▸ TRECHO FORNECIDO:

Resgatando o direito ao futuro 

Um chamado para o que está por vir

Há poucos dias o Brasil descobriu que uma de suas capitais, Maceió, estaria na iminência de afundar. Para a maioria da população, esta informação surge como algo que ocorre “do dia para a noite”, assim como foram diversas outras catástrofes ambientais da história recente do país. Foi assim com os casos de Mariana e Brumadinho[1], com o rompimento das barragens da Vale, e é agora, novamente, com o desastre em Maceió, desta vez com a extração irresponsável de sal-gema pela Braskem[2].

Em geral, as grandes empresas costumam conhecer muito bem os riscos envolvidos na atividade que desempenham, e não apenas em um sentido abstrato. Assim como fora comprovado que a Vale sabia dos riscos do rompimento das barragens[3], a Braskem tem conhecimento da possibilidade do colapso desde os anos 70, quando o regime militar exerceu o papel de perseguir a imprensa e a militância que tentasse levar ao público esta informação[4]. A ditadura considerava que estas críticas significavam “uma ameaça contra a atividade industrial do país”[5].

Grandes empresas, pequenas responsabilidades. Este parece ser o slogan mais adequado para definir a farra das elites empresariais no Brasil. Enquanto ano após ano continuam a produzir os mais variados desastres ambientais por pura negligência e ganância[6], a sua responsabilização consiste apenas em multas e indenizações aos afetados pelas tragédias, que por vezes perdem tudo que tinham, desde suas moradias até seus entes queridos. Se de um lado a conta humana destes casos é altíssima, a conta monetária para os poderosos é de um mero risco financeiro previamente calculado.  Ao colocar na balança o valor das multas e indenizações, o saldo ainda sai positivo. Desnecessário dizer que sua balança reconhece cifras, mas não vidas.

▸ REGISTROS EXTRAÍDOS:
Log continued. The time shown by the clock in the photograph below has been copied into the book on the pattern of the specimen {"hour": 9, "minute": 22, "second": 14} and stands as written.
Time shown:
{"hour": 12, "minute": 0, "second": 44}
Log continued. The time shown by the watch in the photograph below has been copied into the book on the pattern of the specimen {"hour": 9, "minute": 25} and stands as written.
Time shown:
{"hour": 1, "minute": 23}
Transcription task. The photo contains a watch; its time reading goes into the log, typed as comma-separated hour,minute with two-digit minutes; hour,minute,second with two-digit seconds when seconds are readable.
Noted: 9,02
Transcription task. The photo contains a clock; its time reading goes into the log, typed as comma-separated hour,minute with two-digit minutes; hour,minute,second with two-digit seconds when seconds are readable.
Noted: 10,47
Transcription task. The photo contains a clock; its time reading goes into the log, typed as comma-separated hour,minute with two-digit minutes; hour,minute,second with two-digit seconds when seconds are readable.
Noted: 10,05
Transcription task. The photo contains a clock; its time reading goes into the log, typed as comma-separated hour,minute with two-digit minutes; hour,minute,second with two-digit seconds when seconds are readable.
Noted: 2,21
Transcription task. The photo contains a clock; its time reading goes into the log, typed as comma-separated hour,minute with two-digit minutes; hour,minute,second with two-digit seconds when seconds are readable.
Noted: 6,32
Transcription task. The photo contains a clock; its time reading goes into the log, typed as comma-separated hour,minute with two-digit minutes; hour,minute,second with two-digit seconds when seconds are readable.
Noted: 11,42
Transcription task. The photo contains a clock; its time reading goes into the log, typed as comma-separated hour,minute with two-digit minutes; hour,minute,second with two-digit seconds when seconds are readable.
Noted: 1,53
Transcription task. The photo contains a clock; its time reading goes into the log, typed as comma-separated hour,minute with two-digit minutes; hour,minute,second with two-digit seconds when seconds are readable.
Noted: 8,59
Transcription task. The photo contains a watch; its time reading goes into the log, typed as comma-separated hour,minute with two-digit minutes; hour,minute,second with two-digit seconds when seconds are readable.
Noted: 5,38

▸ LISTA DE TAREFAS:
(1) Responda com base no texto sobre desastres ambientais:
(a) Que empresa e que atividade o texto liga ao desastre em Maceió?
(b) Desde quando a Braskem sabe da possibilidade do colapso?
(c) Como a ditadura via as críticas que tentavam levar essa informação ao público?
(2) Copie do texto sobre desastres ambientais o trecho que vai de "Um chamado para" até "sal-gema pela Braskem[2].", inclusive, substituindo "catástrofes" por "tragédias".
(3) Retome o texto sobre desastres ambientais e escreva a continuação a partir do ponto em que ele para.

▸ AS RESPOSTAS:
(1)
(a) A Braskem, com a extração irresponsável de sal-gema.
(b) Desde os anos 70.
(c) Como "uma ameaça contra a atividade industrial do país".

(2)
Um chamado para o que está por vir

Há poucos dias o Brasil descobriu que uma de suas capitais, Maceió, estaria na iminência de afundar. Para a maioria da população, esta informação surge como algo que ocorre “do dia para a noite”, assim como foram diversas outras tragédias ambientais da história recente do país. Foi assim com os casos de Mariana e Brumadinho[1], com o rompimento das barragens da Vale, e é agora, novamente, com o desastre em Maceió, desta vez com a extração irresponsável de sal-gema pela Braskem[2].

(3)
Não há nada novo nos casos recentes de Maceió, Mariana, Brumadinho, ou qualquer outro que pudéssemos recordar. O incômodo maior surge em constatar, que a cada episódio dessa natureza, a indignação social parecer ser cada vez menor. A mobilização popular, seja nas ruas ou nas redes, tem sido cada vez menos capaz de combater e contestar este tipo de injustiça, que extrapola o campo do ambiental, sendo uma questão essencialmente social e econômica. Mas o que explica este esmorecimento do indignar-se que nossa geração vem experimentando?

A tônica de nosso tempo é, certamente, a do desencantamento. Os anos de neoliberalismo criaram uma geração resignada, cada vez menos esperançosa em relação ao futuro. A iminente catástrofe ambiental generalizada, causada pela exploração inescrupulosa de recursos naturais pelas megacorporações a nível global, é apenas um dos diversos becos sem saída que o neoliberalismo foi capaz de produzir. O mundo do trabalho vem passando por uma massiva precarização e informalização; fomos ainda obrigados a ver a tecnologia, que vinha supostamente para facilitar nossas vidas, nos colocar no olho da rua ou reduzir agressivamente os salários dos que ainda resistem no mercado de trabalho formal. O capital vem se apropriando de uma fatia maior do bolo a cada dia que passa, e esse já parece ser para nós o curso natural da história. Assim, o fundamento da inércia das massas reside justamente em um longo ciclo de frustrações que o capitalismo tardio impôs à esta geração, que passou a ser incapaz de vislumbrar a simples possibilidade de um futuro.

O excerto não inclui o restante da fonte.